Where I’m at currently, is looking at is the private functions in Ember.HistoryLocation, and if possible I’d like to come up with a solution that can be put into a service or mixin rather than having to create a plugin with custom functionality that hijacks ember.js/packages/ember-routing.

The overall plan is to try and remove all non-ember like functionality away from the core code into plugins, and make the app itself more tightly aligned with Ember conventions.


#4

If they shouldn’t actually have different URLs, then they shouldn’t be different routes.

I think there is nothing wrong with having “route-like” components. E.g.

routes/form.js
controllers/form.js
template/form.hbs

components/form/page1.js
components/form/page2.js
templates/components/form/page1.hbs
templates/components/form/page2.hbs
// controllers/form.js
export default Ember.Controller.extend({
  currentPage: 'page1'
});
{{! templates/form.hbs }}
{{component (concat 'form/' currentPage)}}

#5

That is basically how it’s currently structured. The problem is that the components have ended up being tightly coupled instead of reusable. So we have:

components/form1/page1.js
components/form1/page2.js
templates/components/form/page1.hbs
templates/components/form/page2.hbs

components/form2/page1.js
components/form2/page2.js
templates/components/form/page1.hbs
templates/components/form/page2.hbs 

ad infinitum.

The complexity of the application has sky-rocketed. And we’re at risk of ending up with a very large download. In essence this is the core problem I’m looking to solve. Although splitting the components up a little more so the folders are more organised and human may be another approach.


#6

I agree with @francesconovy, every route has one url, and that’s it.
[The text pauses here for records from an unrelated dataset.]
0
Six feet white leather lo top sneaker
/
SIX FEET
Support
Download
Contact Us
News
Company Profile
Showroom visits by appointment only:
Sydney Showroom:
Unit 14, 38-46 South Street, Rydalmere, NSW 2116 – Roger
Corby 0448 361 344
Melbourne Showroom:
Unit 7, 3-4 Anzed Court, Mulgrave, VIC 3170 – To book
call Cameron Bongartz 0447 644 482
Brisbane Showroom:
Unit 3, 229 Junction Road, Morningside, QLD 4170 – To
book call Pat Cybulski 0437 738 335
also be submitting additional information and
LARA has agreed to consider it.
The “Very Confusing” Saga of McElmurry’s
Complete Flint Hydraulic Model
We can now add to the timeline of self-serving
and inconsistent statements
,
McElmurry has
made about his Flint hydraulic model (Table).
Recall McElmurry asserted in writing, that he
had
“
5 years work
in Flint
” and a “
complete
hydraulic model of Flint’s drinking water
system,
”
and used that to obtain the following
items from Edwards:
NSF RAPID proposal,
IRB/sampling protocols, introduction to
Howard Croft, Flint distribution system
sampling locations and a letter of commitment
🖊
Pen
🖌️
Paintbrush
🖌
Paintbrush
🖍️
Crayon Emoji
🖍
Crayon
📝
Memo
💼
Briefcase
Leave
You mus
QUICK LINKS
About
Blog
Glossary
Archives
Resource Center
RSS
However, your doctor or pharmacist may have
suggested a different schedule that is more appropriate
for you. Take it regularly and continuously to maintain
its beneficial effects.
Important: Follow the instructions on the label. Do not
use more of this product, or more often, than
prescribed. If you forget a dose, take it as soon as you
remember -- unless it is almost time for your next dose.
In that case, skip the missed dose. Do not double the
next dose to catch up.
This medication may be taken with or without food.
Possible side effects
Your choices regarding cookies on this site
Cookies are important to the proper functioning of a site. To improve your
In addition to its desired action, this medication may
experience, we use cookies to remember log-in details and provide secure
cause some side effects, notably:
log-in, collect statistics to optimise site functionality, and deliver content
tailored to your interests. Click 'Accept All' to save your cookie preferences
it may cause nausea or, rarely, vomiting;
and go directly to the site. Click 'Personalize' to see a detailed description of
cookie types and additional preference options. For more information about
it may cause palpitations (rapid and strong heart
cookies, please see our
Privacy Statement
The way to solve your problem is how you organize your components. Maybe try with pods, and keep routebale components in separte directory, that way you would have

components/routable/form/page1.js
components/routable/form/template
components/routable/form/page2.js
components/routable/form/template

and all other components could be stored in components directory. That way you’ll always know whats the component porpoise. Also if you extract all non-route logic from routable components to “normal” ones, then you’ll be able to easily reuse them.


#7

Personally, I don’t really see a problem with having some components that are very tightly coupled to a specific use case/page. Using pods/nested components helps a lot to keep that manageable, in my experience.